The length of an Earth day has been steadily lengthening over geologic time due to the Moon’s gravitational drag on the planet’s oceans and land. However, melting glaciers in Greenland and Antarctica due to human-caused global warming has redistributed water stored at high latitudes to the world’s oceans, leading to more water in seas closer to the equator. This makes the Earth flattened – or fatter – slowing the planet’s rotation and lengthening the day even more.

Humanity’s planetary impact has also recently been demonstrated by research showing that the redistribution of water has caused the movement of the Earth’s axis of rotation – the north and south poles. Other work has revealed that human carbon emissions are shrinking the stratosphere.

“As humans, we can see our impact on the entire Earth system, not just locally, like the rise in temperature, but really fundamentally by changing how it moves in space and rotates,” said Professor Benedikt Soja of ETH Zurich in Switzerland, one of the them. the world’s leading universities in the field of science and technology. “Given our carbon emissions, we could do it in just 100 or 200 years. Whereas the governing processes used to take place over billions of years, and that’s striking.”

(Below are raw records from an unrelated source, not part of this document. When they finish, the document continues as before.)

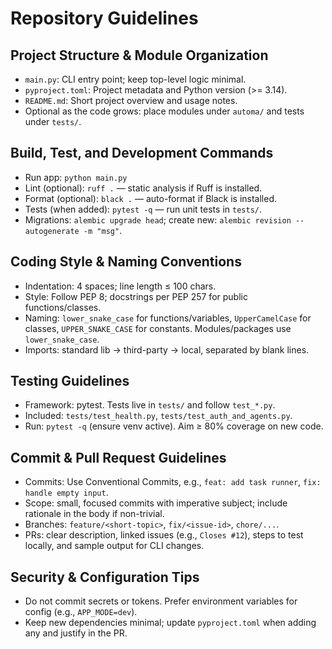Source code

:  # Repository Guidelines

 ## Project Structure & Module Organization
 - `main.py`: CLI entry point; keep top-level logic minimal.
 - `pyproject.toml`: Project metadata and Python version (>= 3.14).
 - `README.md`: Short project overview and usage notes.
 - Optional as the code grows: place modules under `automa/` and tests under `tests/`.

## Build, Test, and Development Commands
- Run app: `python main.py`
- Lint (optional): `ruff .` — static analysis if Ruff is installed.
- Format (optional): `black .` — auto-format if Black is installed.
- Tests (when added): `pytest -q` — run unit tests in `tests/`.
 - Migrations: `alembic upgrade head`; create new: `alembic revision --autogenerate -m "msg"`.

 ## Coding Style & Naming Conventions
 - Indentation: 4 spaces; line length ≤ 100 chars.
 - Style: Follow PEP 8; docstrings per PEP 257 for public functions/classes.
 - Naming: `lower_snake_case` for functions/variables, `UpperCamelCase` for classes, `UPPER_SNAKE_CASE` for constants. Modules/packages use `lower_snake_case`.
 - Imports: standard lib → third-party → local, separated by blank lines.

 ## Testing Guidelines
 - Framework: pytest. Tests live in `tests/` and follow `test_*.py`.
 - Included: `tests/test_health.py`, `tests/test_auth_and_agents.py`.
 - Run: `pytest -q` (ensure venv active). Aim ≥ 80% coverage on new code.

 ## Commit & Pull Request Guidelines
 - Commits: Use Conventional Commits, e.g., `feat: add task runner`, `fix: handle empty input`.
 - Scope: small, focused commits with imperative subject; include rationale in the body if non-trivial.
 - Branches: `feature/<short-topic>`, `fix/<issue-id>`, `chore/...`.
 - PRs: clear description, linked issues (e.g., `Closes #12`), steps to test locally, and sample output for CLI changes.

 ## Security & Configuration Tips
 - Do not commit secrets or tokens. Prefer environment variables for config (e.g., `APP_MODE=dev`).
 - Keep new dependencies minimal; update `pyproject.toml` when adding any and justify in the PR.
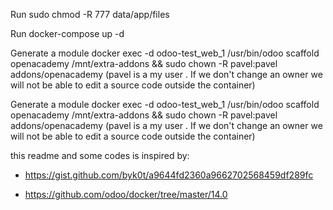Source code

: Run sudo chmod -R 777 data/app/files

Run docker-compose up -d

Generate a module docker exec -d odoo-test_web_1 /usr/bin/odoo scaffold openacademy /mnt/extra-addons && sudo chown -R pavel:pavel addons/openacademy (pavel is a my user . If we don't change an owner we will not be able to edit a source code outside the container)

Generate a module docker exec -d odoo-test_web_1 /usr/bin/odoo scaffold openacademy /mnt/extra-addons && sudo chown -R pavel:pavel addons/openacademy (pavel is a my user . If we don't change an owner we will not be able to edit a source code outside the container)

this readme and some codes is inspired by:

- https://gist.github.com/byk0t/a9644fd2360a9662702568459df289fc

- https://github.com/odoo/docker/tree/master/14.0


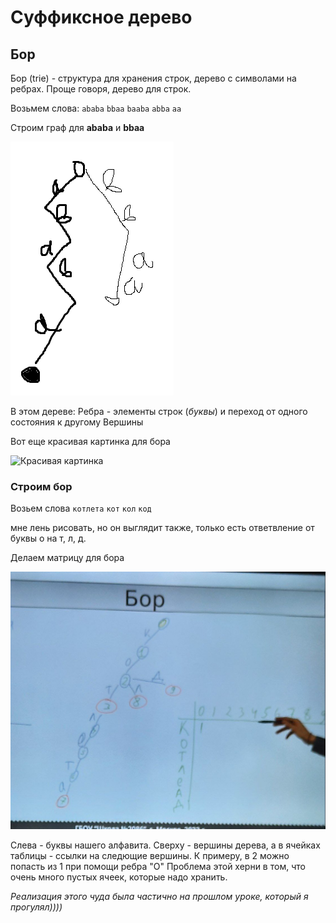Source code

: # Суффиксное дерево

## Бор

Бор (trie) - структура для хранения строк, дерево с символами на ребрах.
Проще говоря, дерево для строк.

Возьмем слова:
`ababa`
`bbaa`
`baaba`
`abba`
`aa`

Строим граф для **ababa** и **bbaa**

![Бор](../imgs/bohr_1.png)

В этом дереве:
Ребра - элементы строк (_буквы_) и переход от одного состояния к другому
Вершины

Вот еще красивая картинка для бора

![Красивая картинка](https://media.geeksforgeeks.org/wp-content/uploads/20220828232752/Triedatastructure1.png)

### Строим бор
Возьем слова `котлета` `кот` `кол` `код`

мне лень рисовать, но он выглядит также, только есть ответвление от буквы о на т, л, д.

Делаем матрицу для бора

![Матрица](../imgs/bohr_2.jpg)

Слева - буквы нашего алфавита. Сверху - вершины дерева, а в ячейках таблицы - ссылки на следющие вершины. К примеру, в 2 можно попасть из 1 при помощи ребра "О" Проблема этой херни в том, что очень много пустых ячеек, которые надо хранить.

_Реализация этого чуда была частично на прошлом уроке, который я прогулял))))_

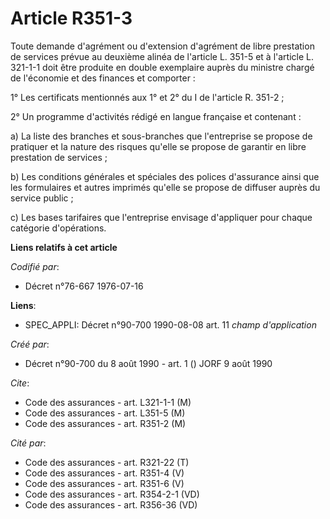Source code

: # Article R351-3

Toute demande d'agrément ou d'extension d'agrément de libre prestation de services prévue au deuxième alinéa de l'article L.
351-5 et à l'article L. 321-1-1 doit être produite en double exemplaire auprès du ministre chargé de l'économie et des
finances et comporter :

1° Les certificats mentionnés aux 1° et 2° du I de l'article R. 351-2 ;

2° Un programme d'activités rédigé en langue française et contenant :

a) La liste des branches et sous-branches que l'entreprise se propose de pratiquer et la nature des risques qu'elle se
propose de garantir en libre prestation de services ;

b) Les conditions générales et spéciales des polices d'assurance ainsi que les formulaires et autres imprimés qu'elle se
propose de diffuser auprès du service public ;

c) Les bases tarifaires que l'entreprise envisage d'appliquer pour chaque catégorie d'opérations.

**Liens relatifs à cet article**

_Codifié par_:

  - Décret n°76-667 1976-07-16

**Liens**:

  - SPEC_APPLI: Décret n°90-700 1990-08-08 art. 11 *champ d'application*

_Créé par_:

  - Décret n°90-700 du 8 août 1990 - art. 1 () JORF 9 août 1990

_Cite_:

  - Code des assurances - art. L321-1-1 (M)
  - Code des assurances - art. L351-5 (M)
  - Code des assurances - art. R351-2 (M)

_Cité par_:

  - Code des assurances - art. R321-22 (T)
  - Code des assurances - art. R351-4 (V)
  - Code des assurances - art. R351-6 (V)
  - Code des assurances - art. R354-2-1 (VD)
  - Code des assurances - art. R356-36 (VD)
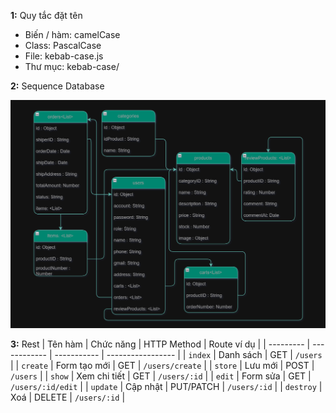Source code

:**1:** Quy tắc đặt tên

- Biến / hàm: camelCase
- Class: PascalCase
- File: kebab-case.js
- Thư mục: kebab-case/

**2:** Sequence Database

![Sequence Database](./image/sequence-database.png)


**3:** Rest
| Tên hàm | Chức năng | HTTP Method | Route ví dụ |
| --------- | ------------ | ----------- | ----------------- |
| `index` | Danh sách | GET | `/users` |
| `create` | Form tạo mới | GET | `/users/create` |
| `store` | Lưu mới | POST | `/users` |
| `show` | Xem chi tiết | GET | `/users/:id` |
| `edit` | Form sửa | GET | `/users/:id/edit` |
| `update` | Cập nhật | PUT/PATCH | `/users/:id` |
| `destroy` | Xoá | DELETE | `/users/:id` |
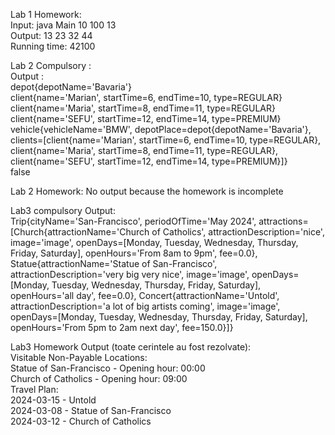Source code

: Lab 1 Homework:  
Input: java Main 10 100 13  
Output: 
13 23 32 44  
Running time: 42100  

Lab 2 Compulsory :   
Output :   
depot{depotName='Bavaria'}  
client{name='Marian', startTime=6, endTime=10, type=REGULAR}  
client{name='Maria', startTime=8, endTime=11, type=REGULAR}  
client{name='SEFU', startTime=12, endTime=14, type=PREMIUM}  
vehicle{vehicleName='BMW', depotPlace=depot{depotName='Bavaria'}, clients=[client{name='Marian', startTime=6, endTime=10, type=REGULAR}, client{name='Maria', startTime=8, endTime=11, type=REGULAR}, client{name='SEFU', startTime=12, endTime=14, type=PREMIUM}]}  
false  

Lab 2 Homework: No output because the homework is incomplete  

Lab3 compulsory Output:  
Trip{cityName='San-Francisco', periodOfTime='May 2024', attractions=[Church{attractionName='Church of Catholics', attractionDescription='nice', image='image', openDays=[Monday, Tuesday, Wednesday, Thursday, Friday, Saturday], openHours='From 8am to 9pm', fee=0.0},  
Statue{attractionName='Statue of San-Francisco', attractionDescription='very big very nice', image='image', openDays=[Monday, Tuesday, Wednesday, Thursday, Friday, Saturday], openHours='all day', fee=0.0},   Concert{attractionName='Untold', attractionDescription='a lot of big artists coming', image='image', openDays=[Monday, Tuesday, Wednesday, Thursday, Friday, Saturday], openHours='From 5pm to 2am next day', fee=150.0}]}  

Lab3 Homework Output (toate cerintele au fost rezolvate):   
Visitable Non-Payable Locations:  
Statue of San-Francisco - Opening hour: 00:00  
Church of Catholics - Opening hour: 09:00  
Travel Plan:   
2024-03-15 - Untold  
2024-03-08 - Statue of San-Francisco  
2024-03-12 - Church of Catholics     

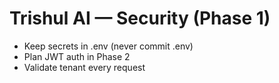 ﻿# Trishul AI — Security (Phase 1)
- Keep secrets in .env (never commit .env)
- Plan JWT auth in Phase 2
- Validate tenant every request
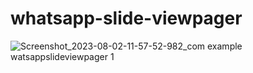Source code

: # whatsapp-slide-viewpager

![Screenshot_2023-08-02-11-57-52-982_com example watsappslideviewpager 1](https://github.com/vaibhavaiscoder/whatsapp-slide-viewpager/assets/93149685/9fdcf75b-8b26-4645-9e26-580d876fb837)
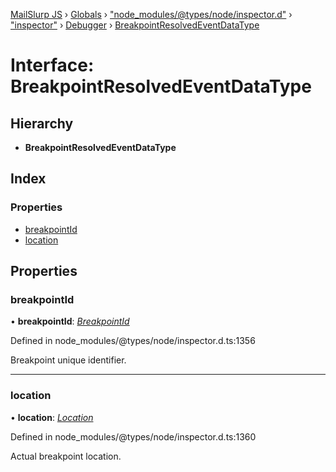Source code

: [MailSlurp JS](../README.md) › [Globals](../globals.md) › ["node_modules/@types/node/inspector.d"](../modules/_node_modules__types_node_inspector_d_.md) › ["inspector"](../modules/_node_modules__types_node_inspector_d_._inspector_.md) › [Debugger](../modules/_node_modules__types_node_inspector_d_._inspector_.debugger.md) › [BreakpointResolvedEventDataType](_node_modules__types_node_inspector_d_._inspector_.debugger.breakpointresolvedeventdatatype.md)

# Interface: BreakpointResolvedEventDataType

## Hierarchy

* **BreakpointResolvedEventDataType**

## Index

### Properties

* [breakpointId](_node_modules__types_node_inspector_d_._inspector_.debugger.breakpointresolvedeventdatatype.md#breakpointid)
* [location](_node_modules__types_node_inspector_d_._inspector_.debugger.breakpointresolvedeventdatatype.md#location)

## Properties

###  breakpointId

• **breakpointId**: *[BreakpointId](../modules/_node_modules__types_node_inspector_d_._inspector_.debugger.md#breakpointid)*

Defined in node_modules/@types/node/inspector.d.ts:1356

Breakpoint unique identifier.

___

###  location

• **location**: *[Location](_node_modules__types_node_inspector_d_._inspector_.debugger.location.md)*

Defined in node_modules/@types/node/inspector.d.ts:1360

Actual breakpoint location.
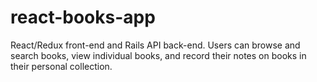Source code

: # react-books-app
React/Redux front-end and Rails API back-end. Users can browse and search books, view individual books, and record their notes on books in their personal collection.
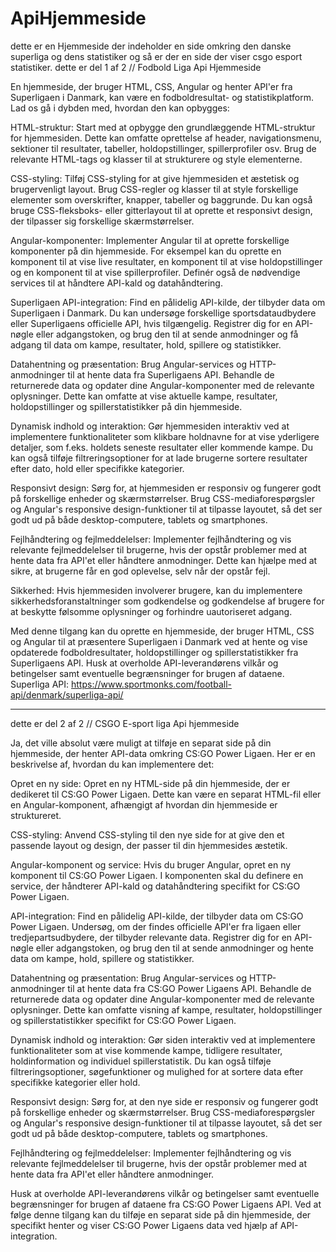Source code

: # ApiHjemmeside
dette er en Hjemmeside der indeholder en side omkring den danske superliga og dens statistiker og så er der en side der viser csgo esport statistiker.
dette er del 1 af 2 // Fodbold Liga Api Hjemmeside



En hjemmeside, der bruger HTML, CSS, Angular og henter API'er fra Superligaen i Danmark, kan være en fodboldresultat- og statistikplatform. Lad os gå i dybden med, hvordan den kan opbygges:

HTML-struktur:
Start med at opbygge den grundlæggende HTML-struktur for hjemmesiden. 
Dette kan omfatte oprettelse af header, navigationsmenu, sektioner til resultater, tabeller, holdopstillinger, spillerprofiler osv. 
Brug de relevante HTML-tags og klasser til at strukturere og style elementerne.

CSS-styling:
Tilføj CSS-styling for at give hjemmesiden et æstetisk og brugervenligt layout. 
Brug CSS-regler og klasser til at style forskellige elementer som overskrifter, knapper, tabeller og baggrunde. 
Du kan også bruge CSS-fleksboks- eller gitterlayout til at oprette et responsivt design, der tilpasser sig forskellige skærmstørrelser.

Angular-komponenter:
Implementer Angular til at oprette forskellige komponenter på din hjemmeside. 
For eksempel kan du oprette en komponent til at vise live resultater, en komponent til at vise holdopstillinger og en komponent til at vise spillerprofiler. 
Definér også de nødvendige services til at håndtere API-kald og datahåndtering.

Superligaen API-integration:
Find en pålidelig API-kilde, der tilbyder data om Superligaen i Danmark. 
Du kan undersøge forskellige sportsdataudbydere eller Superligaens officielle API, hvis tilgængelig. 
Registrer dig for en API-nøgle eller adgangstoken, og brug den til at sende anmodninger og få adgang til data om kampe, resultater, hold, spillere og statistikker.

Datahentning og præsentation:
Brug Angular-services og HTTP-anmodninger til at hente data fra Superligaens API. 
Behandle de returnerede data og opdater dine Angular-komponenter med de relevante oplysninger. 
Dette kan omfatte at vise aktuelle kampe, resultater, holdopstillinger og spillerstatistikker på din hjemmeside.

Dynamisk indhold og interaktion:
Gør hjemmesiden interaktiv ved at implementere funktionaliteter som klikbare holdnavne for at vise yderligere detaljer, som f.eks. holdets seneste resultater eller kommende kampe. 
Du kan også tilføje filtreringsoptioner for at lade brugerne sortere resultater efter dato, hold eller specifikke kategorier.

Responsivt design:
Sørg for, at hjemmesiden er responsiv og fungerer godt på forskellige enheder og skærmstørrelser. 
Brug CSS-mediaforespørgsler og Angular's responsive design-funktioner til at tilpasse layoutet, så det ser godt ud på både desktop-computere, tablets og smartphones.

Fejlhåndtering og fejlmeddelelser:
Implementer fejlhåndtering og vis relevante fejlmeddelelser til brugerne, hvis der opstår problemer med at hente data fra API'et eller håndtere anmodninger. 
Dette kan hjælpe med at sikre, at brugerne får en god oplevelse, selv når der opstår fejl.

Sikkerhed:
Hvis hjemmesiden involverer brugere, kan du implementere sikkerhedsforanstaltninger som godkendelse og godkendelse af brugere for at beskytte følsomme oplysninger og forhindre uautoriseret adgang.

Med denne tilgang kan du oprette en hjemmeside, der bruger HTML, CSS og Angular til at præsentere Superligaen i Danmark ved at hente og vise opdaterede fodboldresultater, holdopstillinger og spillerstatistikker fra Superligaens API. 
Husk at overholde API-leverandørens vilkår og betingelser samt eventuelle begrænsninger for brugen af ​​dataene.
Superliga API: https://www.sportmonks.com/football-api/denmark/superliga-api/



--------------------------------------------------------------------------------------------------------------------------------------------------------------------------------------------------------------------------------------------




dette er del 2 af 2 // CSGO E-sport liga Api hjemmeside



Ja, det ville absolut være muligt at tilføje en separat side på din hjemmeside, der henter API-data omkring CS:GO Power Ligaen. 
Her er en beskrivelse af, hvordan du kan implementere det:

Opret en ny side:
Opret en ny HTML-side på din hjemmeside, der er dedikeret til CS:GO Power Ligaen. 
Dette kan være en separat HTML-fil eller en Angular-komponent, afhængigt af hvordan din hjemmeside er struktureret.

CSS-styling:
Anvend CSS-styling til den nye side for at give den et passende layout og design, der passer til din hjemmesides æstetik.

Angular-komponent og service:
Hvis du bruger Angular, opret en ny komponent til CS:GO Power Ligaen. 
I komponenten skal du definere en service, der håndterer API-kald og datahåndtering specifikt for CS:GO Power Ligaen.

API-integration:
Find en pålidelig API-kilde, der tilbyder data om CS:GO Power Ligaen. 
Undersøg, om der findes officielle API'er fra ligaen eller tredjepartsudbydere, der tilbyder relevante data. 
Registrer dig for en API-nøgle eller adgangstoken, og brug den til at sende anmodninger og hente data om kampe, hold, spillere og statistikker.

Datahentning og præsentation:
Brug Angular-services og HTTP-anmodninger til at hente data fra CS:GO Power Ligaens API. 
Behandle de returnerede data og opdater dine Angular-komponenter med de relevante oplysninger. 
Dette kan omfatte visning af kampe, resultater, holdopstillinger og spillerstatistikker specifikt for CS:GO Power Ligaen.

Dynamisk indhold og interaktion:
Gør siden interaktiv ved at implementere funktionaliteter som at vise kommende kampe, tidligere resultater, holdinformation og individuel spillerstatistik. 
Du kan også tilføje filtreringsoptioner, søgefunktioner og mulighed for at sortere data efter specifikke kategorier eller hold.

Responsivt design:
Sørg for, at den nye side er responsiv og fungerer godt på forskellige enheder og skærmstørrelser. 
Brug CSS-mediaforespørgsler og Angular's responsive design-funktioner til at tilpasse layoutet, så det ser godt ud på både desktop-computere, tablets og smartphones.

Fejlhåndtering og fejlmeddelelser:
Implementer fejlhåndtering og vis relevante fejlmeddelelser til brugerne, hvis der opstår problemer med at hente data fra API'et eller håndtere anmodninger.

Husk at overholde API-leverandørens vilkår og betingelser samt eventuelle begrænsninger for brugen af dataene fra CS:GO Power Ligaens API.
 Ved at følge denne tilgang kan du tilføje en separat side på din hjemmeside, der specifikt henter og viser CS:GO Power Ligaens data ved hjælp af API-integration.
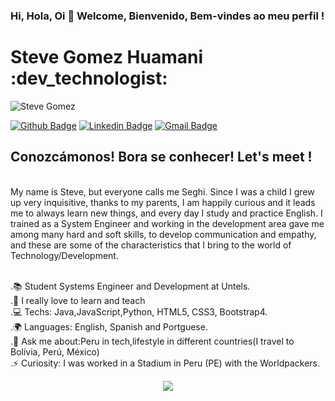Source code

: ### Hi, Hola, Oi 👋 Welcome, Bienvenido, Bem-vindes ao meu perfil !

<!--
**Steve Gomez/badkitten-bug** is a ✨ _special_ ✨ repository because its `README.md` (this file) appears on your GitHub profile.

 [<img src="https://drive.google.com/file/d/1CKzyia3mXXhgLxZCrYIVqU2CjAeEwA34/view?usp=sharing" width=115 > <br> <sub> Steve Gomez </sub>](https://www.linkedin.com/in/steve-gomez-dev/) 
 
Here are some ideas to get you started:

- 🔭 I’m currently working on ...
- 🌱 I’m currently learning ...
- 👯 I’m looking to collaborate on ...
- 🤔 I’m looking for help with ...
- 💬 Ask me about ...
- 📫 How to reach me: ...
- 😄 Pronouns: ...
- ⚡ Fun fact: ...
-->

# Steve Gomez Huamani :dev_technologist:

<p align="left"> <img src="https://komarev.com/ghpvc/?username=badkitten-bug" alt="Steve Gomez" /> </p>

[![Github Badge](https://img.shields.io/badge/-Github-000?style=flat-square&logo=Github&logoColor=white&link=https://github.com/badkitten-bug
)](https://github.com/badkitten-bug
)
[![Linkedin Badge](https://img.shields.io/badge/-LinkedIn-blue?style=flat-square&logo=Linkedin&logoColor=white&link=https://www.linkedin.com/in/steve-gomez-dev//)](https://www.linkedin.com/in/steve-gomez-dev//)
[![Gmail Badge](https://img.shields.io/badge/-Gmail-c14438?style=flat-square&logo=Gmail&logoColor=white&link=mailto:stevegomezdev@gmail.com)](mailto:stevegomezdev@gmail.com/)
<br/>
## Conozcámonos! Bora se conhecer! Let's meet ! 
<br/>
     My name is Steve, but everyone calls me Seghi. Since I was a child I grew up very inquisitive, thanks to my parents, I am happily curious and it leads me to always learn new things, and every day I study and practice English.  I trained as a System Engineer and working in the development area gave me among many hard and soft skills, to develop communication and empathy, and these are some of the characteristics that I bring to the world of Technology/Development. 

<br/>.📚  Student Systems Engineer and Development at Untels.
<br/>.💙  I really love to learn and teach
<br/>.💻  Techs: Java,JavaScript,Python, HTML5, CSS3, Bootstrap4.
<br/>.🌍  Languages: English, Spanish and Portguese.
<br/>.💬  Ask me about:Peru in tech,lifestyle in different countries(I travel to Bolívia, Perú, México)
<br/> .⚡ Curiosity: I was worked in a Stadium in Peru (PE) with the Worldpackers.
</br>
<p align="center"> 
 <a><img src="https://github-readme-stats.vercel.app/api?username=badkitten-bug&show_icons=true&theme=graywhite" /></a>
</p>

Human timekeeping is based on atomic clocks that are extremely accurate. However, the exact time of day – one rotation of the Earth – varies due to lunar tides, climatic effects and some other factors, such as the slow rebound of the Earth’s crust after the retreat of the ice sheets formed in the last ice age. .

These differences need to be taken into account, Soja said: “All data centers that run the Internet, communications and financial transactions are based on precise timing. We also need accurate time knowledge for navigation, especially for satellites and spacecraft.

“Given our carbon emissions, we could do it in just 100 or 200 years. Whereas the governing processes used to take place over billions of years, and that’s striking.”

Research published in Proceedings of the National Academy of Sciences of the USA, used observations and computer reconstructions to assess the effect of ice melt on day length. The rate of deceleration varied between 0.3 and 1.0 milliseconds per century between 1900 and 2000. But since 2000, as melting accelerated, the rate of change also accelerated to 1.3 milliseconds per century.

“This current rate is probably higher than at any time in the past several thousand years,” the researchers said. “It is projected to remain at around 1.0 milliseconds per century for the next few decades, even if greenhouse gas emissions are significantly reduced.” If emissions are not reduced, the rate of slowdown will increase to 2.6 milliseconds per century by 2100, overtaking monthly tides as the single largest contributor to long-term changes in day length, they said.

Dr. Santiago Belda of the University of Alicante in Spain, who was not part of the research team, said: “This study is a major advance because it confirms that the alarming ice loss that Greenland and Antarctica are experiencing has a direct impact on the length of the day, causing our days are lengthening. This change in the length of the day has profound implications not only for how we measure time, but also for GPS and other technologies that govern our modern lives.”